Onced and twiced are words.

It is not a shopping cart; it is a buggy.

People actually grow and eat okra.

There is no such thing as “lunch.” There is only dinner and then there is supper.

Iced tea is appropriate for all meals and you start drinking it when you’re two. We do like a little tea with our sugar! (Sweet tea is a lifestyle down here)

Backards and forwards means “I know everything about you.”

Being from Tennessee means:

You don’t have to wear a watch because it doesn’t matter what time it is. You work until you’re done or it’s too dark to see. (Amen, sister!!)

You don’t PUSH buttons, you MASH them.

You measure distance in minutes.

You use “fix” as a verb. Example: “I’m fixing to go to the store.”

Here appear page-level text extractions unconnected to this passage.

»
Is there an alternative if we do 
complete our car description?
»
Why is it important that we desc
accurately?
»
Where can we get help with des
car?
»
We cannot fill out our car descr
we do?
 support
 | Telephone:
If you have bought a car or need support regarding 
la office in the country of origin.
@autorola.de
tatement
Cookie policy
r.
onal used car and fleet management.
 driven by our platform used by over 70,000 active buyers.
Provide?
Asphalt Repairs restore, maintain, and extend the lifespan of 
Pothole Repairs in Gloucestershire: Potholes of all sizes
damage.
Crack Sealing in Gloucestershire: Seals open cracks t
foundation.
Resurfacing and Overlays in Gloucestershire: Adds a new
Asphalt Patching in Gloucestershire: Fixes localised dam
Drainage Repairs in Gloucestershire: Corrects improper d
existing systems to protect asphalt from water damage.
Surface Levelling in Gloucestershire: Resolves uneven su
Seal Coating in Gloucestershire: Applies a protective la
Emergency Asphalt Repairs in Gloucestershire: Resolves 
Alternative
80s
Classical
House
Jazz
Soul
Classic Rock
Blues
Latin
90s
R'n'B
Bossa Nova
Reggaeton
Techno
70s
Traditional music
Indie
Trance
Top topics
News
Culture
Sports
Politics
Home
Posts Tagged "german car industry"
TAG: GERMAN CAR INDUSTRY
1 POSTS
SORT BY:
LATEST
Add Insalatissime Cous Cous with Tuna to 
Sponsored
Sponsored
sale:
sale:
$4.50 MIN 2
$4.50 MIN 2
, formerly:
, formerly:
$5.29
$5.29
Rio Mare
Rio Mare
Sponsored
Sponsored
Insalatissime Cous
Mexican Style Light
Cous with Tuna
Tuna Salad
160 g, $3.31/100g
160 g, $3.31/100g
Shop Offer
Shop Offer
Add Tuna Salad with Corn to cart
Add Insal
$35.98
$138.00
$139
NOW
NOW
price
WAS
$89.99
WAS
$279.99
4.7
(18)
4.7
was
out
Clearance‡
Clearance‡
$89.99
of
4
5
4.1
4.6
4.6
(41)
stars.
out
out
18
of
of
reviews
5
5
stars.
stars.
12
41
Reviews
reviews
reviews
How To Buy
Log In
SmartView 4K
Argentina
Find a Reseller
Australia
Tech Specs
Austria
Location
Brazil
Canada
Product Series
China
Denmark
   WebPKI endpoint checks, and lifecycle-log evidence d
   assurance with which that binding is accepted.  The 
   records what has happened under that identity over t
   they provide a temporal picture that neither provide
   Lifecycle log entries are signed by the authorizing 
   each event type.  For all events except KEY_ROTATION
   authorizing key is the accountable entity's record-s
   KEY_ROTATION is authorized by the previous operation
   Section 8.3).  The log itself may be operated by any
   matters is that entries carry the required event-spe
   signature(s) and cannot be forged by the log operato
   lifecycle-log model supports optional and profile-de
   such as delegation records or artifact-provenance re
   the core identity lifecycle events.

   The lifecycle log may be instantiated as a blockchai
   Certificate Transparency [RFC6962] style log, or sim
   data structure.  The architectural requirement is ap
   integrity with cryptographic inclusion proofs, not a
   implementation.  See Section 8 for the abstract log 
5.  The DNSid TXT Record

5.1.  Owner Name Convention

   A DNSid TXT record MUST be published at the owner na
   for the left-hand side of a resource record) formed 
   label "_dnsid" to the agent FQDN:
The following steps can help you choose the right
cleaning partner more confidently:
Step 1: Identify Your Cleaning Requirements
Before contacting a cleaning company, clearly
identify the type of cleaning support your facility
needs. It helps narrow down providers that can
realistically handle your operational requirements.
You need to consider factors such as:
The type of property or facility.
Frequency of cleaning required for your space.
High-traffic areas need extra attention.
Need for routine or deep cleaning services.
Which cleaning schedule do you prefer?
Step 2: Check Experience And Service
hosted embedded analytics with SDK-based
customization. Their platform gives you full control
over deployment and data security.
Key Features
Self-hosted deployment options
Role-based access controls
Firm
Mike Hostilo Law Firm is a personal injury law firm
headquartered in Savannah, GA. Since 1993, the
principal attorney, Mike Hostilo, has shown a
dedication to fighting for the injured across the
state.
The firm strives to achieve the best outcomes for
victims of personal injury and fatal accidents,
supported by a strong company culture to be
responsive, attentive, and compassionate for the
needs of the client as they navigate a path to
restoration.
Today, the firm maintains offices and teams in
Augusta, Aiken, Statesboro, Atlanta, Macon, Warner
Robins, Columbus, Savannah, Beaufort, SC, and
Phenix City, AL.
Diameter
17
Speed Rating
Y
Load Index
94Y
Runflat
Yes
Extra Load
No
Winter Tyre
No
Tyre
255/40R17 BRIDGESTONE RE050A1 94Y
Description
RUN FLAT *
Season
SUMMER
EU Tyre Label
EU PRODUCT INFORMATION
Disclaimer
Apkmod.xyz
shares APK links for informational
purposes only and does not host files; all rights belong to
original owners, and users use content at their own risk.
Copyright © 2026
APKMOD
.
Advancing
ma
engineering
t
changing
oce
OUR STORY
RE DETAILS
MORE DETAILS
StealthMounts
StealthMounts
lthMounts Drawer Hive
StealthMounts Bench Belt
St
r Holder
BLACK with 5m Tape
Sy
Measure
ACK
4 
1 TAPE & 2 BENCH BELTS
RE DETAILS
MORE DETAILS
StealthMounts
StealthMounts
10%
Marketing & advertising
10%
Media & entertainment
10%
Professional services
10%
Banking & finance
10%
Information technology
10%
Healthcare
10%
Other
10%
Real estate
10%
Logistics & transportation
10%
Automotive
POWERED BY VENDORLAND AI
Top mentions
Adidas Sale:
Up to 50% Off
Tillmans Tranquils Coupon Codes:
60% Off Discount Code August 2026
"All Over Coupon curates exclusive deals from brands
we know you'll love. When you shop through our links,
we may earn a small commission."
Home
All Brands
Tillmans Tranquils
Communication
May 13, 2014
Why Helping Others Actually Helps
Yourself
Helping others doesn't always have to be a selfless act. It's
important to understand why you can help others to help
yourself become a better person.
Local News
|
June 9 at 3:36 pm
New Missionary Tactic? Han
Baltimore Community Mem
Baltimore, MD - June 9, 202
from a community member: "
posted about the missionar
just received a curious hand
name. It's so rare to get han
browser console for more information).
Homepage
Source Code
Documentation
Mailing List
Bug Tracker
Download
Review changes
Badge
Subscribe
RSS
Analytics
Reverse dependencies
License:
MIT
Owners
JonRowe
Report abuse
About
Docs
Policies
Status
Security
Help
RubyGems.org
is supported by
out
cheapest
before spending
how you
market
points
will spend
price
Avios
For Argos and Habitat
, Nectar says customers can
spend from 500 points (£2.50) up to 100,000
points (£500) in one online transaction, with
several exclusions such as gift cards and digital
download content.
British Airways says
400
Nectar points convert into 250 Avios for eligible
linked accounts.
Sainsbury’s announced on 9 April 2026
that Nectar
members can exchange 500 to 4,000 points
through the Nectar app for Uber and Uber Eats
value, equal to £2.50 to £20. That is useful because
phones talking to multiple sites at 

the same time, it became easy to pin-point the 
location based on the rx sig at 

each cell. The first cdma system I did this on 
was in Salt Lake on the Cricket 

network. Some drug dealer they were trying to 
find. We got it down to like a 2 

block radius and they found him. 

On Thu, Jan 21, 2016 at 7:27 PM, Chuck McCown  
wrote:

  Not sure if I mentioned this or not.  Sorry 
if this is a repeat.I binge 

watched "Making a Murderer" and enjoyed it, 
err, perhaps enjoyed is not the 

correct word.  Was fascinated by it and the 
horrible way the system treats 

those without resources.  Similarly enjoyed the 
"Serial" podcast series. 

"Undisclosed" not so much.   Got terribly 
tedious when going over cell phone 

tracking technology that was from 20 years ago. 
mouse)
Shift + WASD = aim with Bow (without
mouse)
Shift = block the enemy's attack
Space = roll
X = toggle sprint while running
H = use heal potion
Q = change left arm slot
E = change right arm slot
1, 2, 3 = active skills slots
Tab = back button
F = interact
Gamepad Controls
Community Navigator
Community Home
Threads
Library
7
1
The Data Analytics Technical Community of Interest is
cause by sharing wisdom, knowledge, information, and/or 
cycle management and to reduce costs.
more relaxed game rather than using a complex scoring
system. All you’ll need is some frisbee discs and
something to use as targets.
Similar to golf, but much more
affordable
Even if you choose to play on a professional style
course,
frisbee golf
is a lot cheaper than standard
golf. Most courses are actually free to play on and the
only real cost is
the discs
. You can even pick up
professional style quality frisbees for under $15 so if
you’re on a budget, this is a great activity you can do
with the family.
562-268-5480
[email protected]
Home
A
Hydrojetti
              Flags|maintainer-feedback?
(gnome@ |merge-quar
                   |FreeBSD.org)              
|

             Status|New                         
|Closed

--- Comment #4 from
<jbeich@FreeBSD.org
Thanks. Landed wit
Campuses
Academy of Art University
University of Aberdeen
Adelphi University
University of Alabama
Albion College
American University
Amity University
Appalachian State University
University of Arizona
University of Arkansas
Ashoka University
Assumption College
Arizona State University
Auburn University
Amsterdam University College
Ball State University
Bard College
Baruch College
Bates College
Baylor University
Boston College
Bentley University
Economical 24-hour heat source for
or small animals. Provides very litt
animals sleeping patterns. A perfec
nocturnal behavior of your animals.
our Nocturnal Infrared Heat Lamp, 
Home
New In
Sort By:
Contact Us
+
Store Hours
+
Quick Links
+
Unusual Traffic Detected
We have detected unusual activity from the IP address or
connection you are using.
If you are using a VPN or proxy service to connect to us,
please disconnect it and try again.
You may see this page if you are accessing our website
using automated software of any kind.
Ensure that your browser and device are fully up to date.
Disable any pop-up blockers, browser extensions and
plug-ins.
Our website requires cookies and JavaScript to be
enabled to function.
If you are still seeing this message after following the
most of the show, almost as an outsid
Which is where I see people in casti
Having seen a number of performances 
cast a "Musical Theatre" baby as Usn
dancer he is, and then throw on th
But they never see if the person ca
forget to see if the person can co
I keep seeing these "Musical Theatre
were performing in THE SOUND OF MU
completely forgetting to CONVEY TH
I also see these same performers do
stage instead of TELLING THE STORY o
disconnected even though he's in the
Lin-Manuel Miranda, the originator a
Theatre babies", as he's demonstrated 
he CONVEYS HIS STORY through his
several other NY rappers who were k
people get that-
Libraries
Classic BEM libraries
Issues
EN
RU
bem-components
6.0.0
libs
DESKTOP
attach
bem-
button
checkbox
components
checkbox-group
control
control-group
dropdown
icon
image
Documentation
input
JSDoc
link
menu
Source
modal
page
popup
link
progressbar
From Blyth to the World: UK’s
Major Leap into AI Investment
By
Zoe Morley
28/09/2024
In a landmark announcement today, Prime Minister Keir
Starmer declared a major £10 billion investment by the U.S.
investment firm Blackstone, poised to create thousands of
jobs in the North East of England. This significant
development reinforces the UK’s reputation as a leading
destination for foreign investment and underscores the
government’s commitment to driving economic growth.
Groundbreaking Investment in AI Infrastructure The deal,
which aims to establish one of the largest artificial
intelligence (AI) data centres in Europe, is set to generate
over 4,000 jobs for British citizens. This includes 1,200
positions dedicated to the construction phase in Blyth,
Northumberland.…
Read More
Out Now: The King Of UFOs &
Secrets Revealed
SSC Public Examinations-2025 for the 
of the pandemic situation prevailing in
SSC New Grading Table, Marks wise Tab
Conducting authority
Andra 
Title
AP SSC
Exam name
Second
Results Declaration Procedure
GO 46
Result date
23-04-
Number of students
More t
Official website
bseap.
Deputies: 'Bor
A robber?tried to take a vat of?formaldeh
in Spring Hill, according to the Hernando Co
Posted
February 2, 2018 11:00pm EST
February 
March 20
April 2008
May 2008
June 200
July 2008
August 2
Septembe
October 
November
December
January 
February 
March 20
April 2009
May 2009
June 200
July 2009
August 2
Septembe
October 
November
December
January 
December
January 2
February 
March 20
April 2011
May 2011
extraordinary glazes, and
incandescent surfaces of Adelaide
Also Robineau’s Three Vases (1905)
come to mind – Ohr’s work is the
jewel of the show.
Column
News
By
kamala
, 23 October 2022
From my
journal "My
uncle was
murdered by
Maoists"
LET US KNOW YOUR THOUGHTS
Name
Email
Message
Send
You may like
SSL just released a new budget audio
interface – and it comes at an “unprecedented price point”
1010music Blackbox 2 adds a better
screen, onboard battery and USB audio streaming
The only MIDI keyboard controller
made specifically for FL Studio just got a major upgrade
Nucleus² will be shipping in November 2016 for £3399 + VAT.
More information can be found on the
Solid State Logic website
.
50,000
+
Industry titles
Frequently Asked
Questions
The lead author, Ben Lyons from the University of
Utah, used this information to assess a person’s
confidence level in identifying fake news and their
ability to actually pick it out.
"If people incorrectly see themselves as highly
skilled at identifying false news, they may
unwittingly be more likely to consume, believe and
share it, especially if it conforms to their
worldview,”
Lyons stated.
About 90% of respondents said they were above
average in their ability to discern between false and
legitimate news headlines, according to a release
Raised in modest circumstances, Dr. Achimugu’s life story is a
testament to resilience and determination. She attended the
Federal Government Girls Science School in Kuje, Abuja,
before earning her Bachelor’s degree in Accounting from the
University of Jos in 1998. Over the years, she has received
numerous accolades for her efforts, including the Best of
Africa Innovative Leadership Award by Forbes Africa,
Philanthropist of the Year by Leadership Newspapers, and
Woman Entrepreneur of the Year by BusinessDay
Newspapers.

You install security lights on your house and garage and leave both unlocked.

You know what a “DAWG” is.

You carry jumper cables in your car . . . for your OWN car.

You only own four spices: salt, pepper, Tabasco and ketchup.

The local papers cover national and international news on one page, but require 6 pages for local gossip and sports.

A carbonated soft drink isn’t a soda, cola or pop . . . it’s a Coke, regardless of brand or flavor. Example: “What kinda coke you want?”

Fried catfish is the other white meat.

We don’t need no stinking driver’s ed . . . if our mama says we can drive, we can drive.

Not EVERYONE can be a Tennessean, it’s an art form and a gift from God!